— start —

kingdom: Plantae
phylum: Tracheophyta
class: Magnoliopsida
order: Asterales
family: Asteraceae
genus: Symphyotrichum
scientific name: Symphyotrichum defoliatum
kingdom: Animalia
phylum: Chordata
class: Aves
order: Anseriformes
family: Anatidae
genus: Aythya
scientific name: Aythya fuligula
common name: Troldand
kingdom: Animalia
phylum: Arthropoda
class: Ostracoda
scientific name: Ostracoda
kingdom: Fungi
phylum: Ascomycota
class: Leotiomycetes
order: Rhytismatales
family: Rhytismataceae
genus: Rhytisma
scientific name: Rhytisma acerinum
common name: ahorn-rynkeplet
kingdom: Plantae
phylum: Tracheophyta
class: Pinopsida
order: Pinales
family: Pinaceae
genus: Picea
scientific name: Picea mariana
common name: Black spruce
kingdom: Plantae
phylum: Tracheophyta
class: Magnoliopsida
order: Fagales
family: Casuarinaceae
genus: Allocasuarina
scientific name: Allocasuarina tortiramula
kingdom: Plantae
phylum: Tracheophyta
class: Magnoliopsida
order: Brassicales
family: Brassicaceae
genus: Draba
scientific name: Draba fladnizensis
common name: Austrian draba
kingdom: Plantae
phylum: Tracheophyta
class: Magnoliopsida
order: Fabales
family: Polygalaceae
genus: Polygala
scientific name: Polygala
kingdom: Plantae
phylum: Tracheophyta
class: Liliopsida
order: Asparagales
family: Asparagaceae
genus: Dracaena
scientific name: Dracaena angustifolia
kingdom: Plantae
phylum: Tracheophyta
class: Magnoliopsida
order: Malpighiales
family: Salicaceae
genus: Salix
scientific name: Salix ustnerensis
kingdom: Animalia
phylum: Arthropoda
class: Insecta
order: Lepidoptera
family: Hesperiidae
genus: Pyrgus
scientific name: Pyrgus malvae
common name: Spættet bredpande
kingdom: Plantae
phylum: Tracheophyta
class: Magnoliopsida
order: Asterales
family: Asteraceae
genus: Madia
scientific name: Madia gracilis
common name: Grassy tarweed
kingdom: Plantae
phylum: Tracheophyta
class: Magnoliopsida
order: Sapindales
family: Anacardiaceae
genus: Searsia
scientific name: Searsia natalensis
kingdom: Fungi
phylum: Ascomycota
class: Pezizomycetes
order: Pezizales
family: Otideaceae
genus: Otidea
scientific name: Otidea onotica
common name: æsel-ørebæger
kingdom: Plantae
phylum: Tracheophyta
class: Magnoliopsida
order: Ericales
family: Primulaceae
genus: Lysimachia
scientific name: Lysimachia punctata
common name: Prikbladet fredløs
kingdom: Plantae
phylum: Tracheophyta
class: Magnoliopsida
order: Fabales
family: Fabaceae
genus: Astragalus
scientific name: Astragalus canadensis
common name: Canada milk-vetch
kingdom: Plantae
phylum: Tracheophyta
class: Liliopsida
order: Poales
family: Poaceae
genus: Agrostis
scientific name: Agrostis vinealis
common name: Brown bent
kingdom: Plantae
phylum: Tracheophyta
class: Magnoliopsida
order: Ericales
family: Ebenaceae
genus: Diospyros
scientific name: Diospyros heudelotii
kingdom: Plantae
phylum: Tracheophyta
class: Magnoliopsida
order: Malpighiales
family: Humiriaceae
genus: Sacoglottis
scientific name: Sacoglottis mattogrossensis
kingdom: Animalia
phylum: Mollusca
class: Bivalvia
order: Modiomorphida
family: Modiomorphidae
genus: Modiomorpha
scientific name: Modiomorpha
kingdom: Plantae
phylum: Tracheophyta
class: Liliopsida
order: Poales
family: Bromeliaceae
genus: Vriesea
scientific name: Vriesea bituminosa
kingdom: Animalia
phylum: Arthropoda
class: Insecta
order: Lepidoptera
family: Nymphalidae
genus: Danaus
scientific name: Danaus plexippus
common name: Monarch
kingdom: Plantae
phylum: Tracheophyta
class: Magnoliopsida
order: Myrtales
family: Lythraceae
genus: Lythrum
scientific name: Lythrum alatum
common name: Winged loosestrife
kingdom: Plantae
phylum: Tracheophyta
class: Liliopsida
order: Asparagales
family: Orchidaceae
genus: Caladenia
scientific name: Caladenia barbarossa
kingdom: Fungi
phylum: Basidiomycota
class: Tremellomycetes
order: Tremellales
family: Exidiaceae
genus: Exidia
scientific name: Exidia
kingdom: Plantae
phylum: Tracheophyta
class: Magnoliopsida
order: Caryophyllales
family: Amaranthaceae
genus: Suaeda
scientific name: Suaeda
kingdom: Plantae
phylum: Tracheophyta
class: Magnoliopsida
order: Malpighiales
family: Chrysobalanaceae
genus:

— end —

:: Exercise directions ::
Lay out every line of the data above as a Markdown table with two columns, No. and Line, numbering the rows in order and leaving out any blank lines.

:: Final result ::
| No. | Line |
|---|---|
| 1 | kingdom: Plantae |
| 2 | phylum: Tracheophyta |
| 3 | class: Magnoliopsida |
| 4 | order: Asterales |
| 5 | family: Asteraceae |
| 6 | genus: Symphyotrichum |
| 7 | scientific name: Symphyotrichum defoliatum |
| 8 | kingdom: Animalia |
| 9 | phylum: Chordata |
| 10 | class: Aves |
| 11 | order: Anseriformes |
| 12 | family: Anatidae |
| 13 | genus: Aythya |
| 14 | scientific name: Aythya fuligula |
| 15 | common name: Troldand |
| 16 | kingdom: Animalia |
| 17 | phylum: Arthropoda |
| 18 | class: Ostracoda |
| 19 | scientific name: Ostracoda |
| 20 | kingdom: Fungi |
| 21 | phylum: Ascomycota |
| 22 | class: Leotiomycetes |
| 23 | order: Rhytismatales |
| 24 | family: Rhytismataceae |
| 25 | genus: Rhytisma |
| 26 | scientific name: Rhytisma acerinum |
| 27 | common name: ahorn-rynkeplet |
| 28 | kingdom: Plantae |
| 29 | phylum: Tracheophyta |
| 30 | class: Pinopsida |
| 31 | order: Pinales |
| 32 | family: Pinaceae |
| 33 | genus: Picea |
| 34 | scientific name: Picea mariana |
| 35 | common name: Black spruce |
| 36 | kingdom: Plantae |
| 37 | phylum: Tracheophyta |
| 38 | class: Magnoliopsida |
| 39 | order: Fagales |
| 40 | family: Casuarinaceae |
| 41 | genus: Allocasuarina |
| 42 | scientific name: Allocasuarina tortiramula |
| 43 | kingdom: Plantae |
| 44 | phylum: Tracheophyta |
| 45 | class: Magnoliopsida |
| 46 | order: Brassicales |
| 47 | family: Brassicaceae |
| 48 | genus: Draba |
| 49 | scientific name: Draba fladnizensis |
| 50 | common name: Austrian draba |
| 51 | kingdom: Plantae |
| 52 | phylum: Tracheophyta |
| 53 | class: Magnoliopsida |
| 54 | order: Fabales |
| 55 | family: Polygalaceae |
| 56 | genus: Polygala |
| 57 | scientific name: Polygala |
| 58 | kingdom: Plantae |
| 59 | phylum: Tracheophyta |
| 60 | class: Liliopsida |
| 61 | order: Asparagales |
| 62 | family: Asparagaceae |
| 63 | genus: Dracaena |
| 64 | scientific name: Dracaena angustifolia |
| 65 | kingdom: Plantae |
| 66 | phylum: Tracheophyta |
| 67 | class: Magnoliopsida |
| 68 | order: Malpighiales |
| 69 | family: Salicaceae |
| 70 | genus: Salix |
| 71 | scientific name: Salix ustnerensis |
| 72 | kingdom: Animalia |
| 73 | phylum: Arthropoda |
| 74 | class: Insecta |
| 75 | order: Lepidoptera |
| 76 | family: Hesperiidae |
| 77 | genus: Pyrgus |
| 78 | scientific name: Pyrgus malvae |
| 79 | common name: Spættet bredpande |
| 80 | kingdom: Plantae |
| 81 | phylum: Tracheophyta |
| 82 | class: Magnoliopsida |
| 83 | order: Asterales |
| 84 | family: Asteraceae |
| 85 | genus: Madia |
| 86 | scientific name: Madia gracilis |
| 87 | common name: Grassy tarweed |
| 88 | kingdom: Plantae |
| 89 | phylum: Tracheophyta |
| 90 | class: Magnoliopsida |
| 91 | order: Sapindales |
| 92 | family: Anacardiaceae |
| 93 | genus: Searsia |
| 94 | scientific name: Searsia natalensis |
| 95 | kingdom: Fungi |
| 96 | phylum: Ascomycota |
| 97 | class: Pezizomycetes |
| 98 | order: Pezizales |
| 99 | family: Otideaceae |
| 100 | genus: Otidea |
| 101 | scientific name: Otidea onotica |
| 102 | common name: æsel-ørebæger |
| 103 | kingdom: Plantae |
| 104 | phylum: Tracheophyta |
| 105 | class: Magnoliopsida |
| 106 | order: Ericales |
| 107 | family: Primulaceae |
| 108 | genus: Lysimachia |
| 109 | scientific name: Lysimachia punctata |
| 110 | common name: Prikbladet fredløs |
| 111 | kingdom: Plantae |
| 112 | phylum: Tracheophyta |
| 113 | class: Magnoliopsida |
| 114 | order: Fabales |
| 115 | family: Fabaceae |
| 116 | genus: Astragalus |
| 117 | scientific name: Astragalus canadensis |
| 118 | common name: Canada milk-vetch |
| 119 | kingdom: Plantae |
| 120 | phylum: Tracheophyta |
| 121 | class: Liliopsida |
| 122 | order: Poales |
| 123 | family: Poaceae |
| 124 | genus: Agrostis |
| 125 | scientific name: Agrostis vinealis |
| 126 | common name: Brown bent |
| 127 | kingdom: Plantae |
| 128 | phylum: Tracheophyta |
| 129 | class: Magnoliopsida |
| 130 | order: Ericales |
| 131 | family: Ebenaceae |
| 132 | genus: Diospyros |
| 133 | scientific name: Diospyros heudelotii |
| 134 | kingdom: Plantae |
| 135 | phylum: Tracheophyta |
| 136 | class: Magnoliopsida |
| 137 | order: Malpighiales |
| 138 | family: Humiriaceae |
| 139 | genus: Sacoglottis |
| 140 | scientific name: Sacoglottis mattogrossensis |
| 141 | kingdom: Animalia |
| 142 | phylum: Mollusca |
| 143 | class: Bivalvia |
| 144 | order: Modiomorphida |
| 145 | family: Modiomorphidae |
| 146 | genus: Modiomorpha |
| 147 | scientific name: Modiomorpha |
| 148 | kingdom: Plantae |
| 149 | phylum: Tracheophyta |
| 150 | class: Liliopsida |
| 151 | order: Poales |
| 152 | family: Bromeliaceae |
| 153 | genus: Vriesea |
| 154 | scientific name: Vriesea bituminosa |
| 155 | kingdom: Animalia |
| 156 | phylum: Arthropoda |
| 157 | class: Insecta |
| 158 | order: Lepidoptera |
| 159 | family: Nymphalidae |
| 160 | genus: Danaus |
| 161 | scientific name: Danaus plexippus |
| 162 | common name: Monarch |
| 163 | kingdom: Plantae |
| 164 | phylum: Tracheophyta |
| 165 | class: Magnoliopsida |
| 166 | order: Myrtales |
| 167 | family: Lythraceae |
| 168 | genus: Lythrum |
| 169 | scientific name: Lythrum alatum |
| 170 | common name: Winged loosestrife |
| 171 | kingdom: Plantae |
| 172 | phylum: Tracheophyta |
| 173 | class: Liliopsida |
| 174 | order: Asparagales |
| 175 | family: Orchidaceae |
| 176 | genus: Caladenia |
| 177 | scientific name: Caladenia barbarossa |
| 178 | kingdom: Fungi |
| 179 | phylum: Basidiomycota |
| 180 | class: Tremellomycetes |
| 181 | order: Tremellales |
| 182 | family: Exidiaceae |
| 183 | genus: Exidia |
| 184 | scientific name: Exidia |
| 185 | kingdom: Plantae |
| 186 | phylum: Tracheophyta |
| 187 | class: Magnoliopsida |
| 188 | order: Caryophyllales |
| 189 | family: Amaranthaceae |
| 190 | genus: Suaeda |
| 191 | scientific name: Suaeda |
| 192 | kingdom: Plantae |
| 193 | phylum: Tracheophyta |
| 194 | class: Magnoliopsida |
| 195 | order: Malpighiales |
| 196 | family: Chrysobalanaceae |
| 197 | genus: |